Certo. E per l'Umbria il fatto di non avere il mare, paradossalmente è un valore in più. Il pesce azzurro, che senza dubbio è una “ricchezza egualitaria” italiana, rappresenta tutti ma non caratterizza un territorio. C'è un festival del brodetto nelle Marche e manifestazioni dello stesso tipo in altre regioni bagnate dall'Adriatico. E la zuppa di mare del Tirreno ha connotazioni simili, dal sud al nord, fino a Marsiglia. Questo per dire che quello che caratterizza veramente l'enogastronomia, il cuore del buon bere e del buon mangiare, più che la pianura è la collina, che è la vera terra della qualità. Il mondo della “terra di mezzo”, è stato rivalutato negli anni da Slow Food e da tanti appassionati perché è il mondo dove si nasconde l'eccellenza del mangiare e del bere. L'enogastronomia a livello del mare è spesso comune, in pianura è soprattutto quantità. E' in collina che diventa qualità vera. Ecco, l’Umbria è la collina, è la terra di mezzo d’Italia: ha un patrimonio da valorizzare. E allora dovrebbe avere l'ambizione di contare di più.

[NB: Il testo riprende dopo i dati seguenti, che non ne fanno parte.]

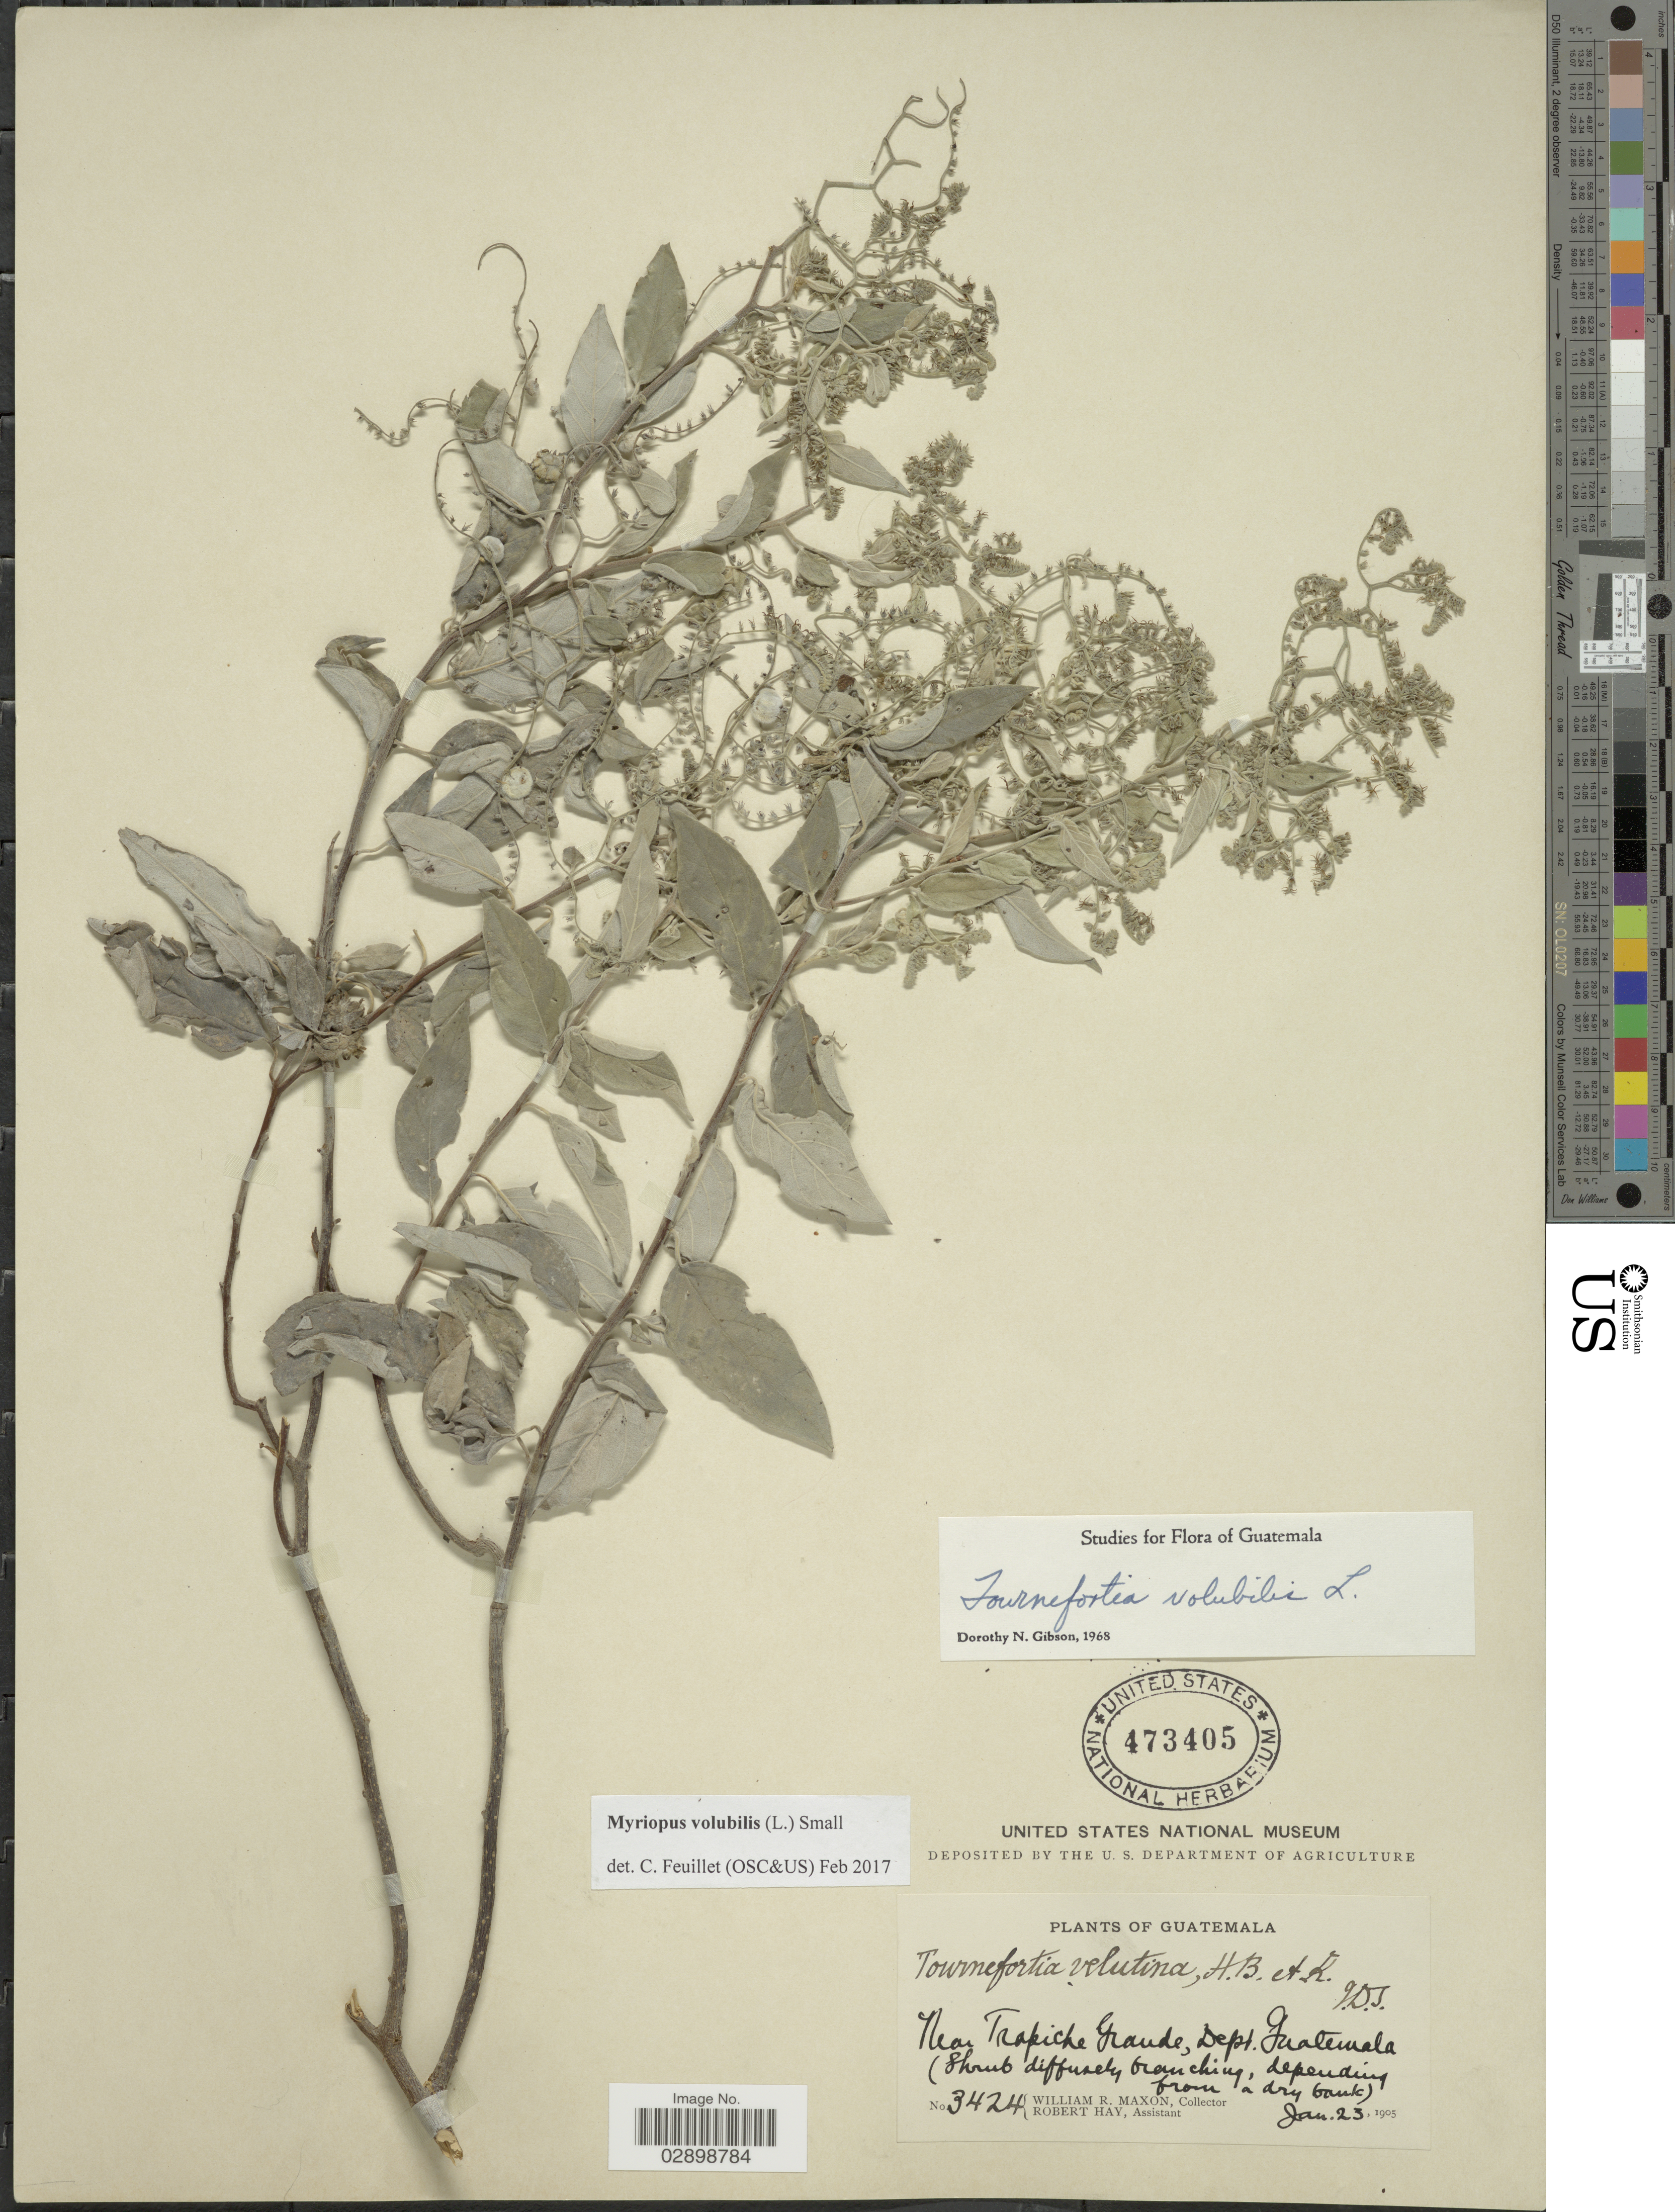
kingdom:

Una opinione comune: l'Umbria ha una buona ristorazione media ma manca un numero di locali di eccellenza assoluta, in grado di fare da richiamo per il turista, di spostare gli appassionati da regioni vicine e lontane.

Una carenza che va sottolineata. In Umbria si è puntato molto al miglioramento dei prodotti. E i prodotti, dall'olio in primis, fino al vino, sono cresciuti molto. Così come è migliorato il livello di conoscenza di tante eccellenze, dai fagioli, alle lenticchie, allo zafferano. Ma se molto si è fatto sul prodotto, si è lavorato poco su un altro elemento “chiave”: lo chef, il cuoco, la ristorazione, il ristorante che certo non è solo il cuoco, l'uomo che sta ai fornelli, ma anche la sala, l'accoglienza, il servizio. Insomma, un po' tutto un insieme di cose. Ecco, puntare sulla tavola è sicuramente un altro elemento molto importante, come credere nella  comunicazione, che è strategica per lo sviluppo del territorio. Su un paio di punti bisogna fare delle riflessioni. A partire dall'importanza di avere un certo numero di ristoranti di alta qualità. In Umbria si mangia benissimo in tante buone trattorie o agriturismo. Ma a livello nazionale, manca la percezione della qualità che la regione può offrire. In questo campo, quello che fa la differenza sono le eccellenze in grado di esercitare una capacità attrattiva per tutto il territorio. In Umbria ci sono grandi chef, come Vissani o Marco Bistarelli in seconda battuta. Ma dietro poche eccellenze c'è un vuoto da colmare. Anche perché alcuni ristoranti di grande qualità hanno chiuso i battenti. Allora i giovani cuochi andrebbero incentivati a migliorarsi con tutta una serie di iniziative che servano a promuovere la ristorazione, che aiutino gli chef di talento a investire nel territorio e a farsi conoscere. Non dimentichiamo che lo chef, nel mondo, alla fin fine, è diventato un punto di riferimento, un ambasciatore della cultura italiana.